To address this, Michael has implemented safe arithmetic throughout the state transition logic and we have started fuzzing our implementation with arbitrary states.

During the process, Michael also made a PR to clippy so that we can do linting for unchecked arithmetic.

Multiclient Interoperability

Over the past few weeks we have been doing interoperability tests with other clients in order to achieve our goal of a multi-client testnet.

Teku has performed various tests checking interoperability with our RPC methods and recently become compatible with our Noise libp2p protocol and have demonstrated successful connections with noise handshakes.

Prysm recently launched their topaz testnet which we initially had difficulties connecting to. We've tracked the connection issues down to Prysm nodes reaching max peers, often preventing Lighthouse node from joining in. With this aside, we have managed to connect to the topaz network. Prysm nodes currently only support the secio protocol, so a successful connection has demonstrated Lighthouse's ability to attempt to negotiate noise, then fallback to secio.

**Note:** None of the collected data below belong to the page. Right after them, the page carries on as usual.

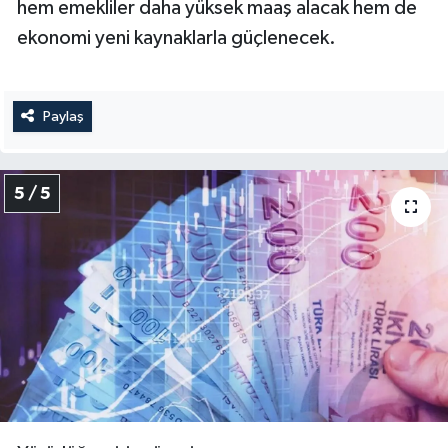
hem emekliler daha yüksek maaş alacak hem de
ekonomi yeni kaynaklarla güçlenecek.
Paylaş
5 / 5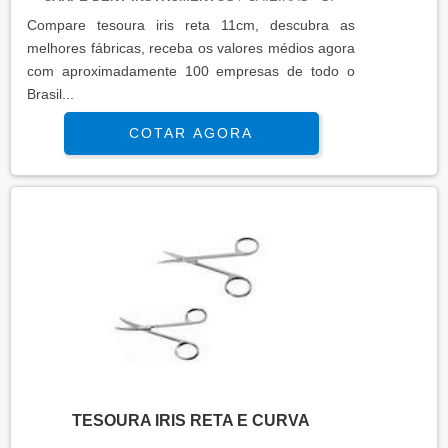
Compare tesoura iris reta 11cm, descubra as
melhores fábricas, receba os valores médios agora
com aproximadamente 100 empresas de todo o
Brasil...
COTAR AGORA
TESOURA IRIS RETA E CURVA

Once connected, the initial RPC methods seem to be compatible and we begin syncing the topaz tesnet, yay! However we found a state-root mismatch on the first block of the second epoch. It was discovered there was a critical bug in rewards calculations in Prysm's nodes causing the state-root mismatch. Therefore, further multi-client interoperability tests with Prysm will be conducted on a new Prysm testnet alongside tests with Prysm nodes joining one of our v0.11 testnets.